Чем ближе становился день, назначенный владельцем железнодорожного бюро для окончательного разговора, тем крепче — ввиду катастрофического материального положения — делалось решение Маркса все-таки пойти в бюро, как бы ни протестовала Женни. Второй, самый крайний выход из положения, конечно же, огорчил бы ее еще больше.
В разговоре с женой Маркс умолчал о том, что «экзамен» отчасти уже состоялся, что он ответил на многие вопросы, интересовавшие хозяина бюро… Тот — его звали мистер Хили — был дотошен.
— Сколько вам лет, господин Маркс?
Маркс ответил.
— Вероисповедание?
— Лютеранское.
— Вы немец?
— Да.
— Но британский подданный?
— У меня нет подданства. Около двадцати лет тому назад я вышел из прусского подданства и с тех пор не принимал другое.
Это озадачило хозяина, он задумался, удивился и даже перевел взгляд с шевелюры Маркса на его лицо, но ответ на следующий вопрос — об образовании, — видимо, утешил его: было бы лестно иметь под своим началом доктора философии, питомца Бонна, Берлина и Иены.
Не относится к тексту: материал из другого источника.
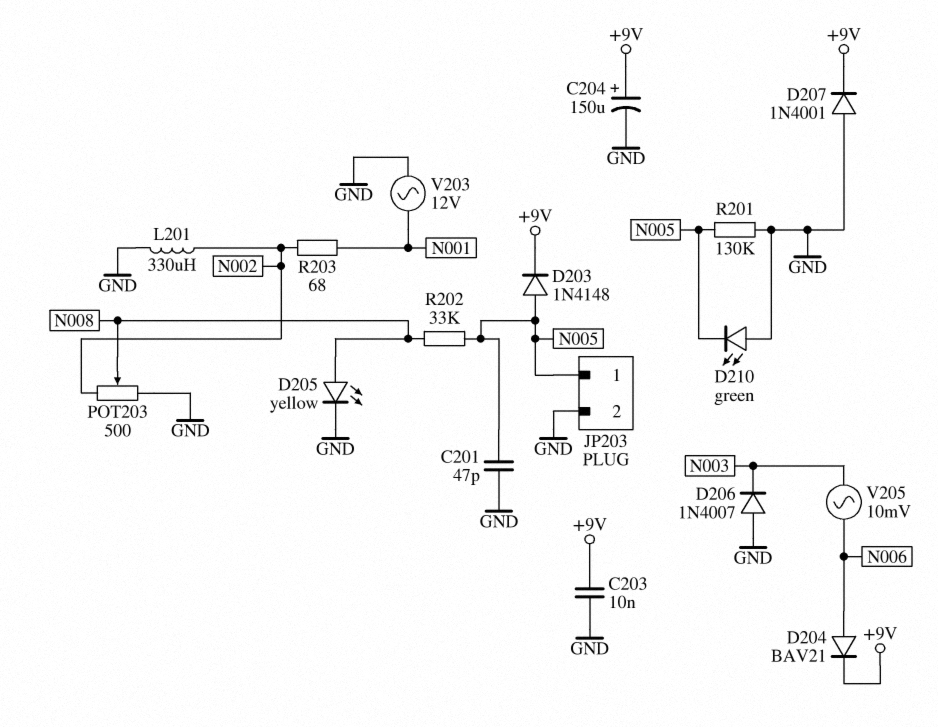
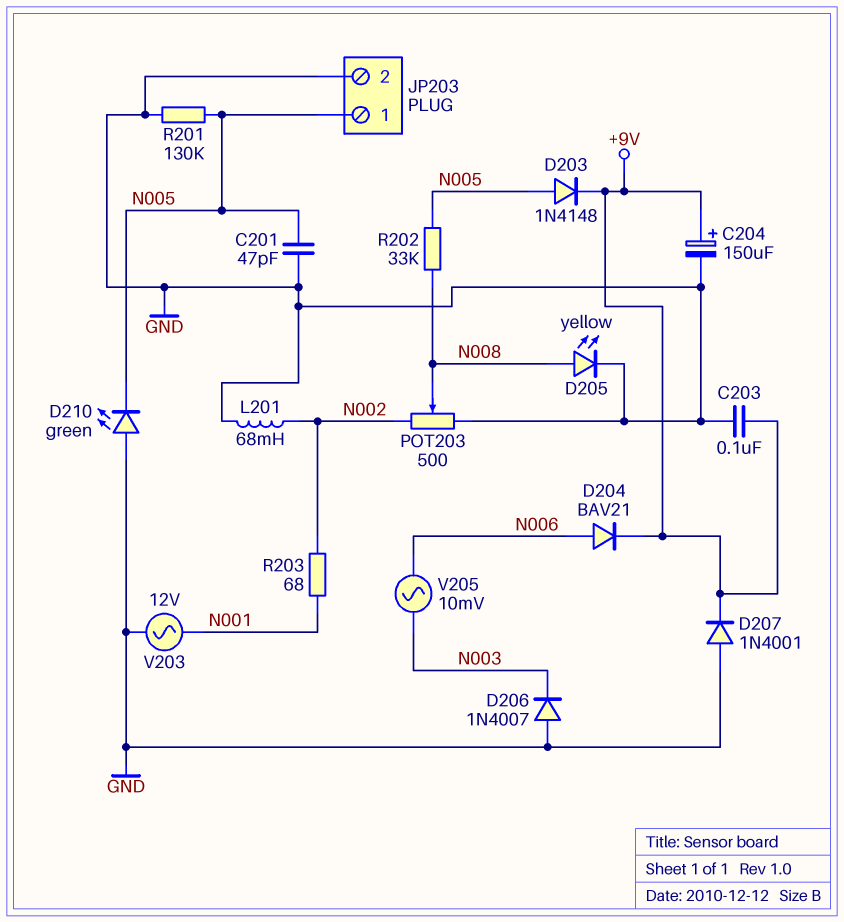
C203: 10nF (+9V, GND) -> 100nF (+9V, GND)
L201: 330uH (GND, N002) -> 68mH (GND, N002)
— Вы знаете какие-нибудь языки помимо английского и немецкого? — продолжил он, опять лаская завистливым взглядом гриву Маркса.
— Я читаю на всех германских и романских языках, — медленно проговорил Маркс и, наслаждаясь глупой оторопелостью собеседника, добавил. — Кроме того, намерен в ближайшее время выучить русский, сербский и древнеславянский, но этот последний, — он улыбнулся, — едва ли мне пригодится на службе в вашем бюро.
— Да, конечно, — вполне серьезно подтвердил мистер Хили лишь для того, чтобы что-нибудь сказать. В этот момент он, видимо, опять представил Маркса своим подчиненным, и дух его взыграл. — Имеете ли вы, доктор Маркс, опыт конторской работы?
— Увы, не имею, — Маркс развел руками.
— Чем же вы занимались до сих пор? — вопрос прозвучал так: если не быть конторщиком, то чем же еще можно заниматься в этом мире?
— Литературной работой, публицистикой…
— Может быть, у вас даже есть свои сочинения?
— Да, есть кое-что, — вяло ответил Маркс, его начинало злить все это. — Но вот уж они-то, мои сочинения, совсем не имеют никакого отношения к моей возможной работе у вас.
— Ну что ж, — сказал Хили, не заметив раздражения Маркса, — теперь нам остается только одно: посмотрим, какой у вас почерк. Вот вам бумага, перо, садитесь сюда, — он указал рукой на конторку.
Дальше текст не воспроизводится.